Work to complete
Tally the lines in the entries where the string "тогда" appears, and write only the total.

Segment Open

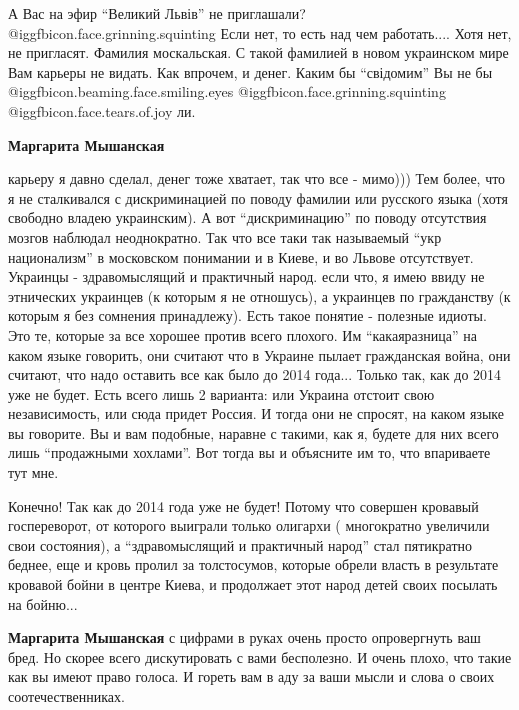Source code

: \begin{itemize}
\begin{itemize}
\begin{itemize}
\end{itemize} %


А Вас на эфир \enquote{Великий Львів} не приглашали?
@igg{fbicon.face.grinning.squinting}  Если нет, то есть над чем работать....
Хотя нет, не пригласят. Фамилия москальская. С такой фамилией в новом
украинском мире Вам карьеры не видать. Как впрочем, и денег. Каким бы
\enquote{свідомим} Вы не бы @igg{fbicon.beaming.face.smiling.eyes}
@igg{fbicon.face.grinning.squinting}  @igg{fbicon.face.tears.of.joy} ли.

\begin{itemize} %
\textbf{Маргарита Мышанская} 

карьеру я давно сделал, денег тоже хватает, так что все - мимо))) Тем более,
что я не сталкивался с дискриминацией по поводу фамилии или русского языка
(хотя свободно владею украинским). А вот \enquote{дискриминацию} по поводу отсутствия
мозгов наблюдал неоднократно. Так что все таки так называемый \enquote{укр национализм}
в московском понимании и в Киеве, и во Львове отсутствует. Украинцы -
здравомыслящий и практичный народ. если что, я имею ввиду не этнических
украинцев (к которым я не отношусь), а украинцев по гражданству (к которым я
без сомнения принадлежу). Есть такое понятие - полезные идиоты. Это те, которые
за все хорошее против всего плохого. Им \enquote{какаяразница} на каком языке говорить,
они считают что в Украине пылает гражданская война, они считают, что надо
оставить все как было до 2014 года... Только так, как до 2014 уже не будет.
Есть всего лишь 2 варианта: или Украина отстоит свою независимость, или сюда
придет Россия. И тогда они не спросят, на каком языке вы говорите. Вы и вам
подобные, наравне с такими, как я, будете для них всего лишь \enquote{продажными
хохлами}. Вот тогда вы и объясните им то, что впариваете тут мне.

\end{itemize} %


Конечно! Так как до 2014 года уже не будет! Потому что совершен кровавый
госпереворот, от которого выиграли только олигархи ( многократно увеличили свои
состояния), а \enquote{здравомыслящий и практичный народ} стал пятикратно
беднее, еще и кровь пролил за толстосумов, которые обрели власть в результате
кровавой бойни в центре Киева, и продолжает этот народ детей своих посылать на
бойню...

\begin{itemize} %
\textbf{Маргарита Мышанская} с цифрами в руках очень просто опровергнуть ваш бред. Но скорее всего дискутировать с вами бесполезно. И очень плохо, что такие как вы имеют право голоса. И гореть вам в аду за ваши мысли и слова о своих соотечественниках.
\end{itemize} %


\end{itemize}
\end{itemize}
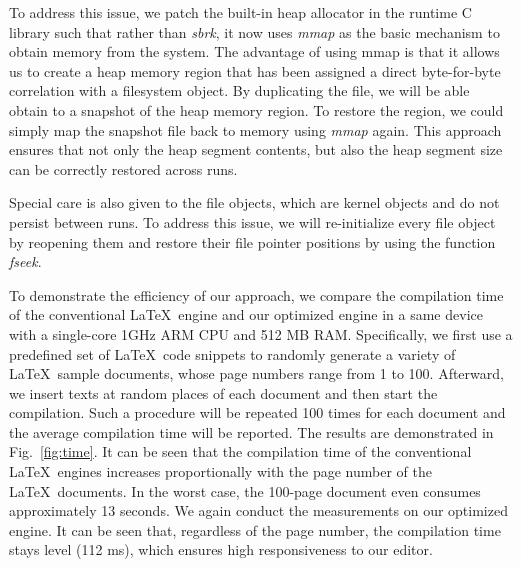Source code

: \documentclass[]{sigchi}
\begin{document}

To address this issue, we patch the built-in heap allocator in the runtime C library such that rather than \textit{sbrk}, it now uses \textit{mmap} as the basic mechanism to obtain memory from the system. The advantage of using mmap is that it allows us to create a heap memory region that has been assigned a direct byte-for-byte correlation with a filesystem object. By duplicating the file, we will be able obtain to a snapshot of the heap memory region. To restore the region, we could simply map the snapshot file back to memory using \textit{mmap} again. This approach ensures that not only the heap segment contents, but also the heap segment size can be correctly restored across runs. 


Special care is also given to the file objects, which are kernel objects and do not persist between runs. To address this issue, we will re-initialize every file object by reopening them and restore their file pointer positions by using the function \textit{fseek}.



To demonstrate the efficiency of our approach, we compare the compilation time of the conventional \LaTeX\ engine and our optimized engine in a same device with a single-core 1GHz ARM CPU and 512 MB RAM. Specifically, we first use a predefined set of \LaTeX\ code snippets to randomly generate a variety of \LaTeX\ sample documents, whose page numbers range from 1 to 100. Afterward,  
we insert texts at random places of each document and then start the compilation. Such a procedure will be repeated 100 times for each document and the average compilation time will be reported. 
The results are demonstrated in Fig.~\ref{fig:time}. It can be seen that the compilation time of the conventional \LaTeX\ engines increases proportionally with the page number of the \LaTeX\ documents. In the worst case, the 100-page document even consumes approximately 13 seconds.
We again conduct the measurements on our optimized engine. It can be seen that, regardless of the page number, the compilation time stays level (112 ms), which ensures high responsiveness to our editor. 
\end{document}
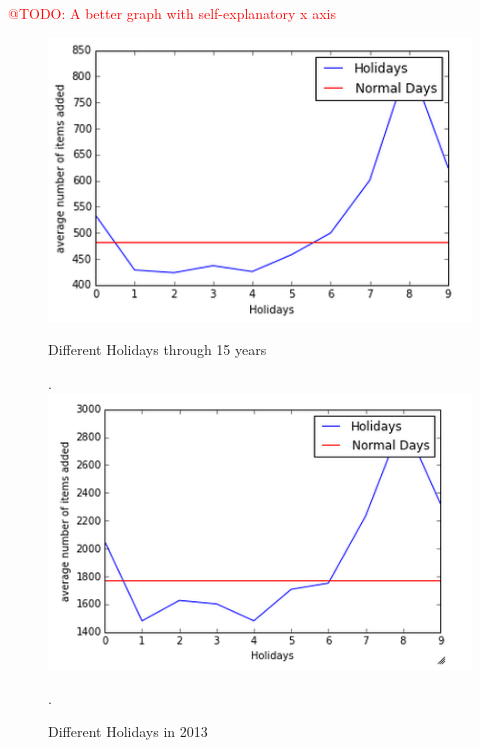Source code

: \documentclass{llncs}
\makeatletter
\newcommand{\todo}[1]{\textcolor{red}{@TODO: #1}}
\makeatother
\begin{document}
\todo{A better graph with self-explanatory x axis}
\begin{figure}[H]
  \includegraphics[width=\linewidth]{alldif.png}
\caption{Different Holidays through 15 years}.
\label{alldiffholiday}
\endminipage\hfill
{}%
  \includegraphics[width=\linewidth]{diff.png}
\caption{Different Holidays in 2013}.
\label{diffholiday}
\endminipage
\end{figure}
\end{document}
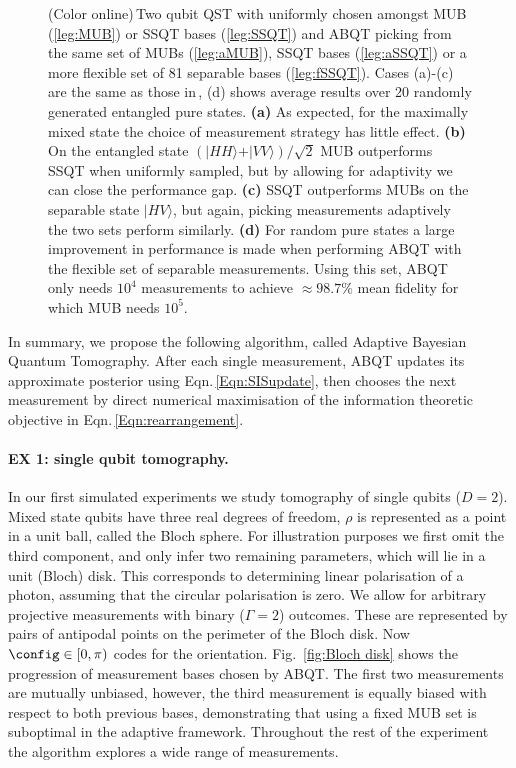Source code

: \begin{figure*}[th]
\figthree
\caption{(Color online)\,Two qubit QST with uniformly chosen amongst MUB (\ref{leg:MUB}) or SSQT bases (\ref{leg:SSQT}) and ABQT picking from the same set of MUBs (\ref{leg:aMUB}),  SSQT bases (\ref{leg:aSSQT}) or a more flexible set of 81 separable bases (\ref{leg:fSSQT}). Cases (a)-(c) are the same as those in\,\citep{MUBExperiment}, (d) shows average results over 20 randomly generated entangled pure states. \textbf{(a)} As expected, for the maximally mixed state the choice of measurement strategy has little effect. \textbf{(b)} On the entangled state $(\vert HH\rangle+\vert VV\rangle)/\sqrt{2}$ MUB outperforms SSQT when uniformly sampled, but by allowing for adaptivity we can close the performance gap. \textbf{(c)} SSQT outperforms MUBs on the separable state $\vert HV \rangle$, but again, picking measurements adaptively the two sets perform similarly. \textbf{(d)} For random pure states a large improvement in performance is made when performing ABQT with the flexible set of separable measurements. Using this set, ABQT only needs $10^4$ measurements to achieve $\approx98.7\%$ mean fidelity for which MUB needs $10^5$.\label{fig:two_qubit_results}}
\end{figure*}

In summary, we propose the following algorithm, called Adaptive Bayesian Quantum Tomography. After each single measurement, ABQT updates its approximate posterior using Eqn.\,\eqref{Eqn:SISupdate}, then chooses the next measurement by direct numerical maximisation of the information theoretic objective in Eqn.\,\eqref{Eqn:rearrangement}.

\paragraph{EX 1: single qubit tomography.} In our first simulated experiments we study tomography of single qubits ($D=2$). Mixed state qubits have three real degrees of freedom, $\rho$ is represented as a point in a unit ball, called the Bloch sphere. For illustration purposes we first omit the third component, and only infer two remaining parameters, which will lie in a unit (Bloch) disk. This corresponds to \eg determining linear polarisation of a photon, assuming that the circular polarisation is zero. We allow for arbitrary projective measurements with binary ($\Gamma = 2$) outcomes. These are represented by pairs of antipodal points on the perimeter of the Bloch disk. Now $\config\in[0,\pi)$ codes for the orientation. Fig.\ \ref{fig:Bloch disk} shows the progression of measurement bases chosen by ABQT. The first two measurements are mutually unbiased, however, the third measurement is equally biased with respect to both previous bases, demonstrating that using a fixed MUB set is suboptimal in the adaptive framework. Throughout the rest of the experiment the algorithm explores a wide range of measurements.

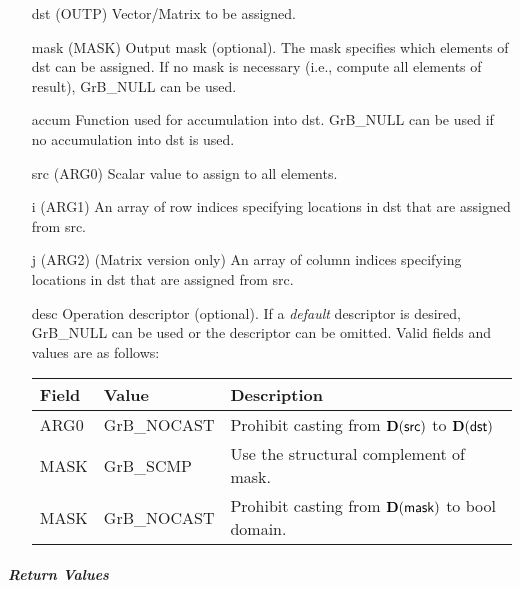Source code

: \begin{itemize}[leftmargin=1.1in]
    \item[{\sf dst}]   ({\sf OUTP}) Vector/Matrix to be assigned.
    \item[{\sf mask}]  ({\sf MASK}) Output mask (optional). The mask
    specifies which elements of {\sf dst} can be assigned.
    If no mask is necessary (i.e., compute all elements of result),
    {\sf GrB\_NULL} can be used.
    \item[{\sf accum}] Function used for accumulation into dst.  {\sf GrB\_NULL}
                       can be used if no accumulation into dst is used.
    \item[{\sf src}]   ({\sf ARG0}) Scalar value to assign to all elements.
    \item[{\sf i}]     ({\sf ARG1}) An array of row indices specifying locations in dst that
                       are assigned from src.
    \item[{\sf j}]     ({\sf ARG2}) (Matrix version only) An array of column indices 
                       specifying locations in dst that are assigned from src.


    \item[{\sf desc}]   Operation descriptor (optional). If a
    \emph{default} descriptor is desired, {\sf GrB\_NULL} can be
    used or the descriptor can be omitted.  Valid fields and values are as follows: \\
    \begin{tabular}{lll}
    Field  & Value & Description \\
    \hline
    {\sf ARG0} & {\sf GrB\_NOCAST} & Prohibit casting from $\bold{D}({\sf src})$ to $\bold{D}({\sf dst})$ \\
    {\sf MASK} & {\sf GrB\_SCMP} & Use the structural complement of {\sf mask}. \\
    {\sf MASK} & {\sf GrB\_NOCAST} & Prohibit casting from $\bold{D}({\sf mask})$ to {\sf bool} domain. \\
    \end{tabular}

\end{itemize}

\subparagraph{Return Values}

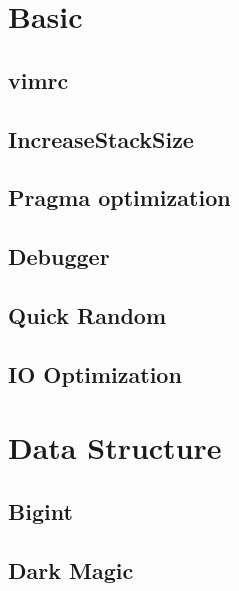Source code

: \documentclass[a4paper,10pt,twocolumn,oneside]{article}
\begin{document}
\pagestyle{fancy}
\fancyfoot{}
\fancyhead[R]{\thepage}
\renewcommand{\headrulewidth}{0.4pt}
\renewcommand{\contentsname}{Contents} 

\scriptsize
\tableofcontents

\newpage

\section{Basic}
\subsection{vimrc}

\subsection{IncreaseStackSize}

\subsection{Pragma optimization}

\subsection{Debugger}

\subsection{Quick Random}

\subsection{IO Optimization}


\section{Data Structure}
\subsection{Bigint}

\subsection{Dark Magic}

\end{document}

Segment Closed

Result
2